Le 20 juin place de la bourse à Paris, la Terre a été vendue aux enchères… Sous la farce se dissimulent une froide réalité et un désir profond de changement de paradigme. En route, il est temps…

A Rio, 20 ans après le Sommet de la Terre de 92, tout le monde s’accorde sur un point : il y a urgence. Etats, entreprises et société civile voient la crise économique, écologique et sociale recouvrir la planète toute entière, s’étendre et se répandre. Déjà leurs orteils y trempent, à quand la submersion totale? Pour répondre à cette urgence, les Nations unies ont trouvé La solution : l’économie verte. Une « économie qui entraine une amélioration du bien être humain et de l’équité sociale tout en réduisant de manière significative les risques environnementaux et la pénurie des ressources »1 . Jusque là, tout va bien. Une économie qui considère la nature non plus comme un « stock de ressources » mais comme « un capital naturel », source de « services écosystémiques »1. Aïe… Dans ce système économique, « les variations de stocks de capital naturel seraient évaluées en terme monétaire et intégrées aux comptes nationaux »1 Aïe aïe aïe…

Une économie « verte » ?

Sous le terme économie verte se cache une réalité bien moins respectueuse écologiquement et socialement qu’il n’y paraît de prime abord.
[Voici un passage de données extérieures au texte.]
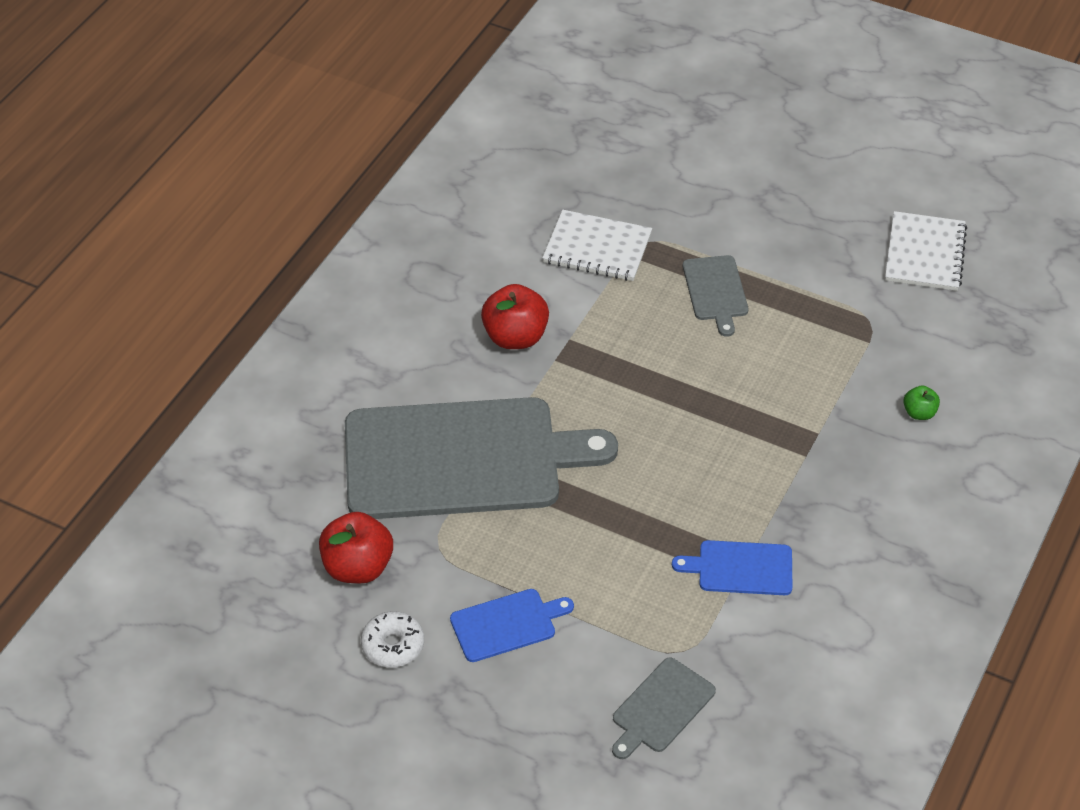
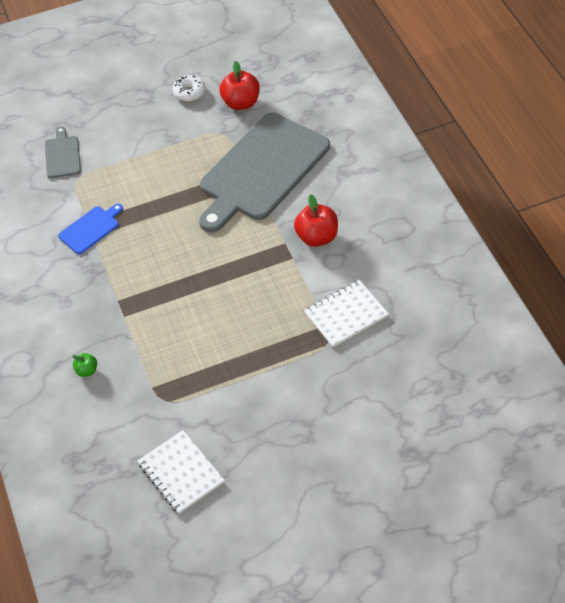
camera: 135 degrees right, 5 degrees up
(507, 624) = (157, 132): blue cutting board -> none
(715, 291) = (259, 345): grey cutting board -> none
ONGs et associations se mobilisent pour que soit connue et débattue cette solution miracle. Elles dénoncent la valorisation monétaire de la nature devenue bien de consommation marchandisé au détriment de l’environnement et des Hommes, et s’inquiètent du risque d’accaparement de ces richesses naturelles par les pays les plus riches (la Banque Mondiale souligne également ce risque). Elles pointent du doigt le droit à polluer, intégré dans la richesse nationale de la nature, et déplorent que la mise en place d’une économie verte ouvre grand la porte aux entreprises responsables de l’échec de la réalisation des objectifs des deux dernières décennies. Sylvain Angerand, coordinateur de campagne pour les Amis de la Terre s’offusque contre les abus que l’économie verte permet : « Labourer la terre libère du carbone, donc pollue. Monsanto a calculé que si un agriculteur utilise ses OGM il n’a plus besoin de labourer, car il suffit de mettre des pesticides. Si je ne laboure pas, je ne libère pas de carbone dans l’atmosphère et donc je peux avoir des crédits carbone. Monsanto est ainsi en train de faire la promotion de cette agriculture de conservation, à la base très respectueuse de l’environnement ! »

Glissement sémantique

Ce n’est pas seulement un ensemble de mesures qui est remis en cause mais surtout une manière d’envisager la vie, à long terme. De sommet en sommet un glissement sémantique s’est opéré et traduit ainsi l’incapacité des Etats et des entreprises à penser le long terme. Du sommet de l’environnement à Stockholm en 1972 – au delà des préoccupations temporelles et d’efficacité – nous assistons aujourd’hui au sommet du développement durable, nous sommes passés de l’écologie à l’économie. Le nez dans la crise, le long terme n’a pas sa place et l’urgence écologique est remise à plus tard. Pourtant la crise, c’est le choix (du grec Krisis). Elle marque le point culminant du presque trop tard, l’instant captivant où des décisions doivent être prises, le moment passionnant où les imaginaires doivent être décolonisés.

Vers un « Droit de la Nature »

Face à une crise planétaire les esprits du monde bouillonnent, et la société civile mobilisée tente d’insuffler cette ébullition dans les prises de décision. Créer un Droit de la nature avec ses propres lois, repenser la notion de valeur et de richesse, envisager le Bien commun comme alternative au tout économique… L’écologie est la connaissance des lois de la planète (du latin éco : la maison) et l’économie est la gestion de cette planète : ces deux domaines ne devraient il pas se rejoindre ?… Autrement dit, la société civile tente de redonner vie à l’objectif premier de tels sommets : s’engager ensemble dans l’aventure du vivre bien, créer « l’avenir que nous voulons » afin que l’explosion de colère, si proche, soit une explosion de joie et de vie.